Your task is to output the listing word for word, with pictures excluded.
------ Recorded data
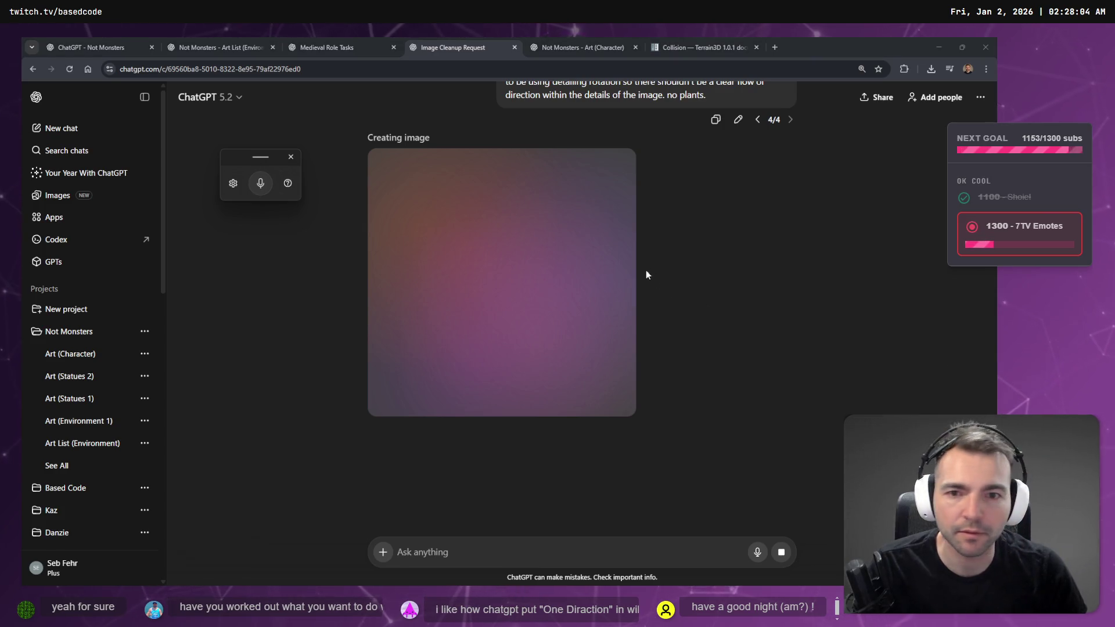
pyautogui.click(581, 47)
pyautogui.click(471, 38)
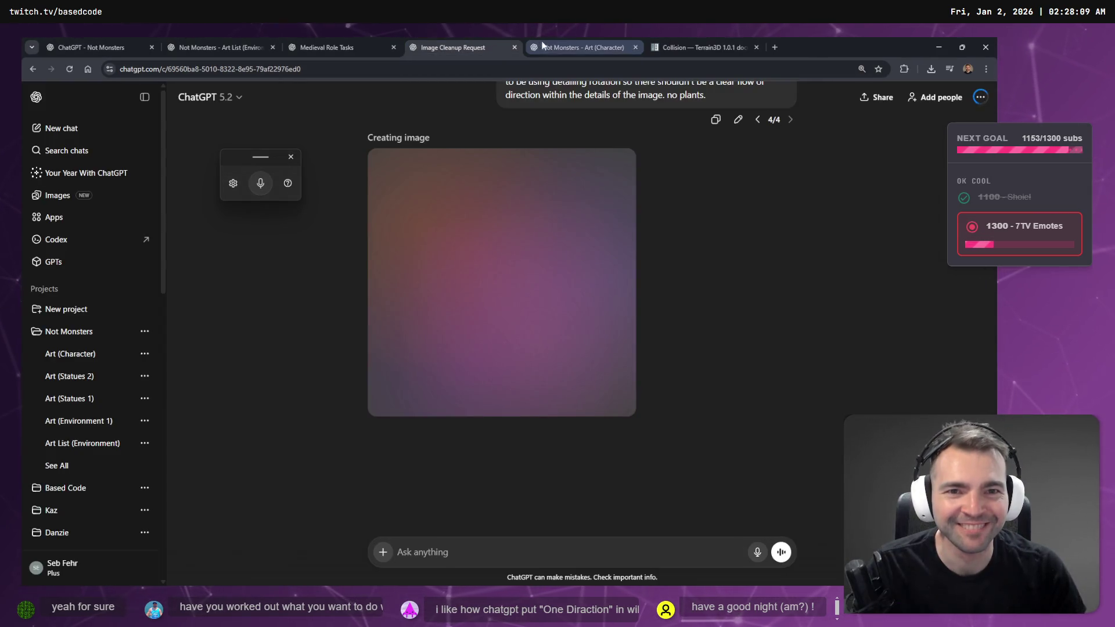
pyautogui.click(543, 46)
------------
- [Reply]
pyautogui.click(581, 47)
pyautogui.click(471, 38)
pyautogui.click(543, 46)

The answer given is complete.